Unhealthy Relationships
It is important to learn the signs of unhealthy relationships. As you read through this section, it may bring up difficult emotions. It may be helpful to talk to a friend about your feelings. You can also use the resources page for more help or reach out to a trusted adult.
Unfortunately, dating abuse is common. One in three high school students and one in five middle school students will experience some form relationship abuse—physical, emotional, verbal, or sexual abuse.17 If you have experienced abuse, you are not alone, and it is not your fault.
Many people are afraid to report, ask about, or tell friends or family when their relationships may be unhealthy or abusive. It is really important to get help so you can feel good about yourself physically and emotionally.15
Power and Control
When one person tries to have power and control over another, it is unhealthy.

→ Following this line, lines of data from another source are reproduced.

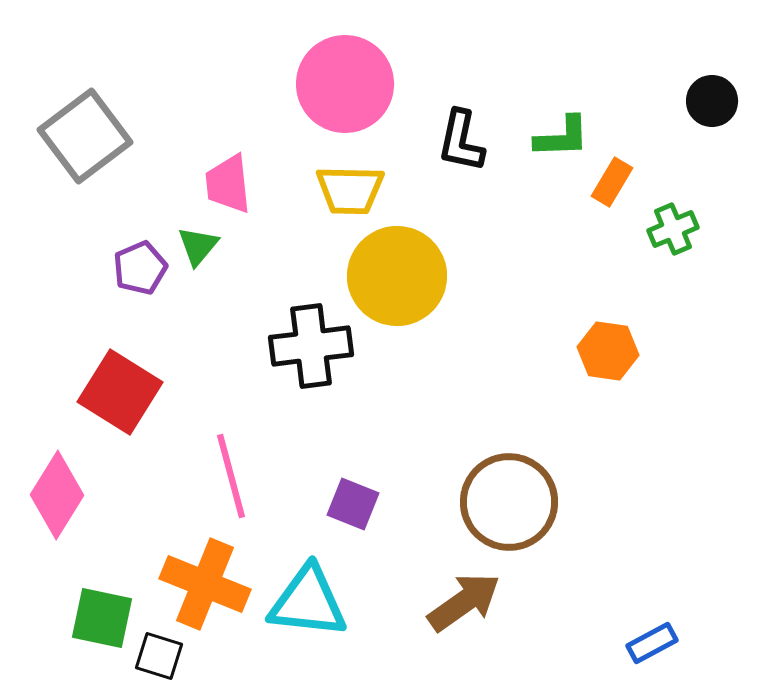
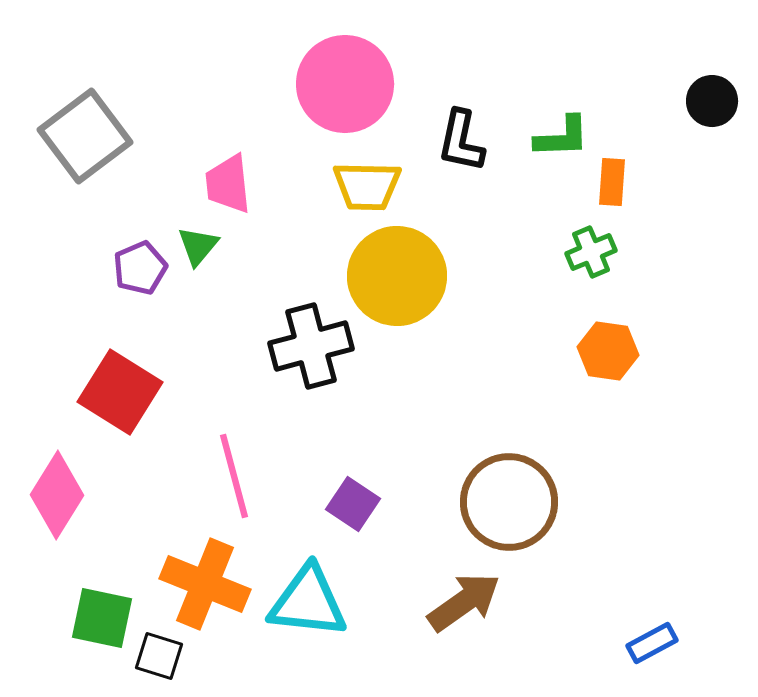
orange rectangle: rotated 27 degrees counterclockwise
yellow trapezoid: moved 17 px right, 4 px up
green cross: moved 82 px left, 23 px down
black cross: rotated 8 degrees counterclockwise
pink line: moved 3 px right
purple square: rotated 12 degrees clockwise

Sometimes it can be hard to tell if someone is being controlling, especially if that is someone we really care about. It is easy to take responsibility for problems in a relationship and blame yourself.
A pattern of unhealthy, controlling behavior becomes abuse. This abuse can take many forms:
- Peer pressure. Threatening to expose someone's weakness. Spreading rumors. Telling mean lies about an individual to peer group
- Digital abuse. Hacking into someone’s accounts, controlling what they do on social media, stalking their profiles, sending persistent unwanted messages
- Emotional abuse. Putting someone down, making them feel badly about themselves, name calling, making them think they’re crazy, humiliating them, making them feel guilty
- Isolation. Controlling what someone does, who they see and talk to, where they go. Using jealousy to justify these actions, convincing them no one else is good for them
- Using social status. Making all the decisions, treating them like a servant, and defining roles and what's "acceptable" in the relationship. Using a higher status to convince them no one would believe them or help them
- Controlling information. Keeping information from someone by lying, misleading, distorting, or hiding. Sometimes used to make the other person look foolish or be more dependent on them
- Intimidation. Making someone afraid. Could use looks, actions, or gestures. Could smash things, destroy property, abuse pets, or show a weapon
- Minimize/deny/blame. Not taking concerns about it seriously. Saying the abuse didn't happen. Shifting responsibility for abusive behavior, saying the other person caused it
- Threats. Making threats to do something to hurt another. Threatening to leave or commit suicide. Making them do illegal things, threatening to report them to the police or another authority
- Physical abuse. Pushing, grabbing too hard, breaking or throwing things, blocking someone from leaving, hitting, choking
- Sexual coercion. Forcing, manipulating, or making threats to get sex. Refusing to use protection, purposefully getting them pregnant without consent. Getting someone drunk or drugged to have sex. Threatening or actually releasing sexual photos or videos of them
If you are LGBTQ, you might be at risk for additional forms of abuse. If someone threatens or actually outs you, that is a form of control. If they try to control how you present or insult you for not presenting “correctly,” that can also be abusive. Find more LGBTQ resources here.
How do I help others?
It's important to listen to your friend or person you wish to help. Try to be aware of judgmental thoughts that might limit your ability to help, support, or listen to them.
It is normal to feel overwhelmed when a friend shares painful experiences. It might be best to help them find professional supports. You can offer resources like those listed on this site. They include phone numbers where people are available 24 hours a day to talk, listen, and help.